Exposição na Pinacoteca de São Paulo faz ampla retrospectiva da obra do artista em comemoração a seus 120 anos de nascimento

Aos poucos, é possível que nós, os não-colecionadores, os nem tão sábios da memória pictórica coletiva, estejamos ao ponto de esquecer Di Cavalcanti e o que representou para a história da arte. Sua passagem pelo modernismo talvez se destaque em demasia nesse panorama e, por esta razão, julguemos velhas ou impossíveis, pertencentes a um outro período de incorreção, suas mulatas avantajadas. Mas, se nos esquecemos de quem foi Emiliano Augusto Cavalcanti de Albuquerque e Melo (Rio de Janeiro RJ 1897 – idem 1976), a Pinacoteca de São Paulo se encarregará de nos lembrar. Di pertence a nosso imaginário, a um inconsciente coletivo constantemente acessível.

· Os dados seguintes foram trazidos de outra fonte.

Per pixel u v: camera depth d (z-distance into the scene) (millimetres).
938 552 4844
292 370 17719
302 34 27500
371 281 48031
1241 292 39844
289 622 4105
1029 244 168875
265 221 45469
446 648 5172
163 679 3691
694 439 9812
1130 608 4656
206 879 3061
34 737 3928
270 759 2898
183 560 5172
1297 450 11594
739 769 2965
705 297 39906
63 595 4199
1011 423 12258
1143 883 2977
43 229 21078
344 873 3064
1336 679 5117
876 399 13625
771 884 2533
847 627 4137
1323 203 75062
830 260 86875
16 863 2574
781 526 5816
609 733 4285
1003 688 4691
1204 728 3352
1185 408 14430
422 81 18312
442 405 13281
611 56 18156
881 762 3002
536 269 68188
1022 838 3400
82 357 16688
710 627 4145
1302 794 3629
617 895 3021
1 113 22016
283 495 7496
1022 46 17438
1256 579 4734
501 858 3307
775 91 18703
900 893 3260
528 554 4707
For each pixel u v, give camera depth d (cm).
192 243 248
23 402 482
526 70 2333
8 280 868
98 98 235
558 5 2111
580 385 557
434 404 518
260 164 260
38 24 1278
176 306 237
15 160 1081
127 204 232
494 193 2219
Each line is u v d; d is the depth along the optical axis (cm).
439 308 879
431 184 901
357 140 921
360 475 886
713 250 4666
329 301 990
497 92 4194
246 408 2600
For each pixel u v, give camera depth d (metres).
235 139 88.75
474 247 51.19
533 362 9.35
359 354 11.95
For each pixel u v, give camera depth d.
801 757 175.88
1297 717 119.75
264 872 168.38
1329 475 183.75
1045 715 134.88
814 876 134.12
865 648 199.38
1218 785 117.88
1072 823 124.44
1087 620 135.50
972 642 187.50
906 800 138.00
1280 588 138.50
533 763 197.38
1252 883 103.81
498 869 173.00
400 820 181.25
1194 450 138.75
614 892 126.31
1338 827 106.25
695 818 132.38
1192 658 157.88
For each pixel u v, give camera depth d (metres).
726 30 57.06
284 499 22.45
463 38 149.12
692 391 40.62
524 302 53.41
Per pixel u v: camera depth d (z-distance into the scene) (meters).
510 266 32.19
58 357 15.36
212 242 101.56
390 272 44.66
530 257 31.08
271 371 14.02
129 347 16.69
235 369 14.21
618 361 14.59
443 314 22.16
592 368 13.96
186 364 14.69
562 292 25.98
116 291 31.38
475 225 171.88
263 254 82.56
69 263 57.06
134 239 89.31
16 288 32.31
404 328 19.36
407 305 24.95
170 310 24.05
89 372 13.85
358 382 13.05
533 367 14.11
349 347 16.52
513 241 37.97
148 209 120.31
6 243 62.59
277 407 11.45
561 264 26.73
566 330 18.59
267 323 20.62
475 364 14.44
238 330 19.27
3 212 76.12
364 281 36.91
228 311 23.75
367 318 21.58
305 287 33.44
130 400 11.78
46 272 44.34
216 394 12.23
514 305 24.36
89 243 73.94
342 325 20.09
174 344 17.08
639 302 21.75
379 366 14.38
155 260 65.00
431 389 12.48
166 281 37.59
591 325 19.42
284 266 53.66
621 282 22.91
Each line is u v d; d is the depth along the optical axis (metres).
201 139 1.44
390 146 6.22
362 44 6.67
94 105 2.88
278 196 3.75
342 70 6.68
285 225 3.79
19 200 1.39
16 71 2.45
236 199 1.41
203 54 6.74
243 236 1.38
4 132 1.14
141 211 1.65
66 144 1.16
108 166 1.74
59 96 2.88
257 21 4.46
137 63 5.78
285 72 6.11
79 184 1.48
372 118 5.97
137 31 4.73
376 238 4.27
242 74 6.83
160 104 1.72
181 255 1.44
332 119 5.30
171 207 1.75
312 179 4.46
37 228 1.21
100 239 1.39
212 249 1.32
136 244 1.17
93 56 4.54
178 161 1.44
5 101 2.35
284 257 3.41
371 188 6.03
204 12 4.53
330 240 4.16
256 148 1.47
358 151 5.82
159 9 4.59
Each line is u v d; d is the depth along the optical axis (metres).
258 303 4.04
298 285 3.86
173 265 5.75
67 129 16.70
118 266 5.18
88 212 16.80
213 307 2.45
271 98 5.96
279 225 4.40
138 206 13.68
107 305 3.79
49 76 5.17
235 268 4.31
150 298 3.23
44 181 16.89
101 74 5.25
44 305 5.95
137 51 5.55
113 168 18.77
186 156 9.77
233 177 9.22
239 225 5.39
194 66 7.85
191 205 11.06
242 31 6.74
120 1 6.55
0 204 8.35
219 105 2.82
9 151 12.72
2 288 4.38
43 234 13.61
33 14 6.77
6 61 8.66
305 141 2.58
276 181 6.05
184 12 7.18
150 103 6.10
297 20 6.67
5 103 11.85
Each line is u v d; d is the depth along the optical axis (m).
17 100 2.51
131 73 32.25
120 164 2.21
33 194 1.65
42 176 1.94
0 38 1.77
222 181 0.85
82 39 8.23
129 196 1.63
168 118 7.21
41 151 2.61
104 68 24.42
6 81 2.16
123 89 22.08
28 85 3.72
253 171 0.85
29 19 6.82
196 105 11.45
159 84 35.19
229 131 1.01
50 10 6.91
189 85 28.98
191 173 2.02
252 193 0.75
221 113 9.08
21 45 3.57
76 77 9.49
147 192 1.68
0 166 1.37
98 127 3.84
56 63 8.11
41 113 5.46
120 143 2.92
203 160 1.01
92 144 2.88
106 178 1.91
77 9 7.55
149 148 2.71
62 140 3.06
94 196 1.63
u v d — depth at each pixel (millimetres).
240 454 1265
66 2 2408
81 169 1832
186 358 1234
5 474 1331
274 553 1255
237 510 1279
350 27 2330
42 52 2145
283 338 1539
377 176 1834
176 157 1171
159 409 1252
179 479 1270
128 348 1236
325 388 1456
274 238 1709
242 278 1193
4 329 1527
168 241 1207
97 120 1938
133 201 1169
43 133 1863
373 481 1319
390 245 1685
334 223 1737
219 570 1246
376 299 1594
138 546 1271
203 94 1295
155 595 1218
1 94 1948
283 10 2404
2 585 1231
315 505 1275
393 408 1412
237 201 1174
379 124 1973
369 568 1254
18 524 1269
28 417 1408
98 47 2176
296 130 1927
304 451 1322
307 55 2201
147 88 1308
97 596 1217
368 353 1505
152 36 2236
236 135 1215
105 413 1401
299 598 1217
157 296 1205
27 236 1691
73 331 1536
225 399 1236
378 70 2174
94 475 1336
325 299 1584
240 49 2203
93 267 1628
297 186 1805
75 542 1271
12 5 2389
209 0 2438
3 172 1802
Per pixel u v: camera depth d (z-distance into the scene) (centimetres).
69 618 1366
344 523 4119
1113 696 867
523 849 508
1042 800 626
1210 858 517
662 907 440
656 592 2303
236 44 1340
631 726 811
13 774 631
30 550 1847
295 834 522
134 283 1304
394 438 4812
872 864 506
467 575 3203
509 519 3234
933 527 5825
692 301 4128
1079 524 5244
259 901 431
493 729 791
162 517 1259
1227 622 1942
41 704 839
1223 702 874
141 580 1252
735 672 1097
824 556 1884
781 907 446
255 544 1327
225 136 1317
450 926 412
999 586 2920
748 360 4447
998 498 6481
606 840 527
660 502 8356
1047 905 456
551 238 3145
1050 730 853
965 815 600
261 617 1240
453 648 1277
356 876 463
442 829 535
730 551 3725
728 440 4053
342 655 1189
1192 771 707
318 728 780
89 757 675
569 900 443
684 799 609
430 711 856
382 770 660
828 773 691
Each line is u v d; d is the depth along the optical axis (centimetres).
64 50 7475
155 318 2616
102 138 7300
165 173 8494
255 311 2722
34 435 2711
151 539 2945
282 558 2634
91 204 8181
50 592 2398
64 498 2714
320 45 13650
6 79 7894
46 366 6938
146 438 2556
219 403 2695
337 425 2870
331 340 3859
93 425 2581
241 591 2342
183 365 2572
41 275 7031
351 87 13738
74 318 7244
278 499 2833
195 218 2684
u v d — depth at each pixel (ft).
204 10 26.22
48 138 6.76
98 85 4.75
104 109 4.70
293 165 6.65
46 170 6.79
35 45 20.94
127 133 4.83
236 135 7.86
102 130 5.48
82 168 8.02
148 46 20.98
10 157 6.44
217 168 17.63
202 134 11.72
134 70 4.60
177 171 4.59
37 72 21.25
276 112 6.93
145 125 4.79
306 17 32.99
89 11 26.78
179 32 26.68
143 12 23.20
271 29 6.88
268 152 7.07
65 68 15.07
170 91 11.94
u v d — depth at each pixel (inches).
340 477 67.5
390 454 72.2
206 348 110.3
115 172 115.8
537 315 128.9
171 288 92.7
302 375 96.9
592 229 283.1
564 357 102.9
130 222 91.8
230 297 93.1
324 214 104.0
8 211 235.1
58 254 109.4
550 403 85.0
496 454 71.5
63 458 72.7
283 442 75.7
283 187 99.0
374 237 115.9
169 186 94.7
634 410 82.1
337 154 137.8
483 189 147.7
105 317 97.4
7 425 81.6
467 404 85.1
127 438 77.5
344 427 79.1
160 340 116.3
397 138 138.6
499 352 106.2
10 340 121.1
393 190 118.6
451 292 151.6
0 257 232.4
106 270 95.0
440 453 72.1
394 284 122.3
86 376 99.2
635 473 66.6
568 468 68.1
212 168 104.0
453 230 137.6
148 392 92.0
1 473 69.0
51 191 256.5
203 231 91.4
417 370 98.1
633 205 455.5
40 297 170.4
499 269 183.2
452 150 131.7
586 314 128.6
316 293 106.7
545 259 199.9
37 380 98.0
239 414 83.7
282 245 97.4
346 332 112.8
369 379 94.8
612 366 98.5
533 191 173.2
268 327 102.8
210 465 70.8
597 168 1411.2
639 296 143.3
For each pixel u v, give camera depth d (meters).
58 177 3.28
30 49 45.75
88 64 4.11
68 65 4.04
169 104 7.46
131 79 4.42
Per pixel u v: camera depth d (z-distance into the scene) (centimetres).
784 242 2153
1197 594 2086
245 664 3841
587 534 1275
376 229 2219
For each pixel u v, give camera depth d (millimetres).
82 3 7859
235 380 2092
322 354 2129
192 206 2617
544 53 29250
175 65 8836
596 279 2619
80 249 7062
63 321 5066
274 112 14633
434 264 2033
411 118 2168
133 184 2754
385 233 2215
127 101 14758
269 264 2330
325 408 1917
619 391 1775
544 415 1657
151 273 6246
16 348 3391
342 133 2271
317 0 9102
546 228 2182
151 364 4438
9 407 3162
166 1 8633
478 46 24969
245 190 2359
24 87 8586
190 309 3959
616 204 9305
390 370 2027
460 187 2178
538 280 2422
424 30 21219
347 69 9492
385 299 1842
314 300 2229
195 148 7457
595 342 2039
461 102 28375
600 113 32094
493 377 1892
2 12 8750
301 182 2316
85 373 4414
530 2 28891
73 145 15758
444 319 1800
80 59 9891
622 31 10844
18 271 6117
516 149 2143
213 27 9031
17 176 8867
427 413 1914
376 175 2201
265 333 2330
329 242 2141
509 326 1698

Ele não pintou apenas mulatas. Antes que atuasse como correspondente do jornal Correio da Manhã em Paris, em 1923, frequentasse a Academia Ranson e convivesse com os maiores artistas e escritores europeus de vanguarda, como Picasso, Braque, Léger, Matisse, Cocteau ou Blaise Cendrars, nem mesmo incorporara as cores claras a suas telas a óleo. Porque desenhava e pintava com muita precisão, até facilidade, sua composição exata caminhava por muitos estilos e provava a atualização, à moda do que fizera Portinari ao flertar com as intervenções geométricas. Di caminhou do art nouveau ilustrativo ao autorretrato reflexivo e à tridimensionalidade das vanguardas.

A exposição No subúrbio da modernidade – Di Cavalcanti 120 anos reúne cerca de 200 pinturas, desenhos e ilustrações (que incluem capas de livros e discos) a integrar algumas das mais importantes coleções públicas e particulares do Brasil e de outros países da América Latina, como Uruguai e Argentina. Neste trabalho, o curador José Augusto Ribeiro afirmou ter pretendido investigar como o artista desenvolveu uma ideia de “arte moderna e brasileira”, considerado o sentimento de atraso percebido no Brasil de então em relação à modernidade europeia no começo do século XX.

“O título se refere aos lugares que o artista costumava figurar nas suas pinturas e desenhos: os bordeis, os bares, a zona portuária, o mangue, os morros cariocas, as rodas de samba e as festas populares – lugares e situações que, na obra do Di, são representados como espaços de prazer e descanso”, diz o curador no release de apresentação da mostra.
Di começou a vida na arte como caricaturista e ilustrador da revista Fon-Fon, em 1914. Em 1917, residiu em São Paulo, onde frequentou o curso de Direito no Largo São Francisco e o ateliê de Georg Elpons. Conviveu com artistas e intelectuais paulistas como Guilherme de Almeida, Oswald e Mário de Andrade. Foi o principal organizador da Semana de Arte Moderna de 1922, onde expôs 12 obras.

Em 1926 filiou-se ao Partido Comunista do Brasil (PCB) e, depois de três prisões, entre 1934 e 1936, recusou o comunismo para se declarar cristão em 1940. O presidente João Goulart o designou adido cultural do Brasil em Paris no ano de 1963. Na capital francesa, recebeu a notícia do golpe de 1964 e, quinze dias antes de sua posse, viu-se demitido.
Em 1930, publicou o álbum A Realidade Brasileira, uma sátira política que identifica na ação predatória norte-americana, no militarismo e na bonomia dos pensadores os grandes males do País. Apenas as ilustrações deste álbum valeriam uma visita à Pinacoteca. Trata-se de doze desenhos originalmente realizados em nanquim. Os trabalhos combinam textos e desenhos assemelhados a charges, influenciados pela ilustração icônica que resultaria em Belmonte. Di critica o conservadorismo moral da sociedade brasileira, a igreja católica, o autoritarismo do Estado policial, a posição periférica do Brasil nas relações internacionais, as desigualdades sociais brasileiras e os intelectuais que romantizavam a “brasilidade”.
Porque vivemos um Brasil antigo e inominável, Di Cavalcanti nos socorrerá para desmascará-lo.
Rosane Pavam

No subúrbio da modernidade – Di Cavalcanti 120 anos permanece em cartaz até 22 de janeiro de 2018 no primeiro andar da Pina Luz (Praça da Luz, 02, São Paulo). A visitação é aberta de quarta a segunda-feira, das 10h às 17h30, com permanência até 18h. Os ingressos custam R$ 6 (inteira) e R$ 3 (meia). Crianças com menos de 10 anos e adultos com mais de 60 não pagam. Aos sábados, a entrada é gratuita para todos os visitantes. A Pina Luz fica próxima à estação Luz da CPTM. Entre 12 e 14 de outubro próximos, a entrada no museu será gratuita.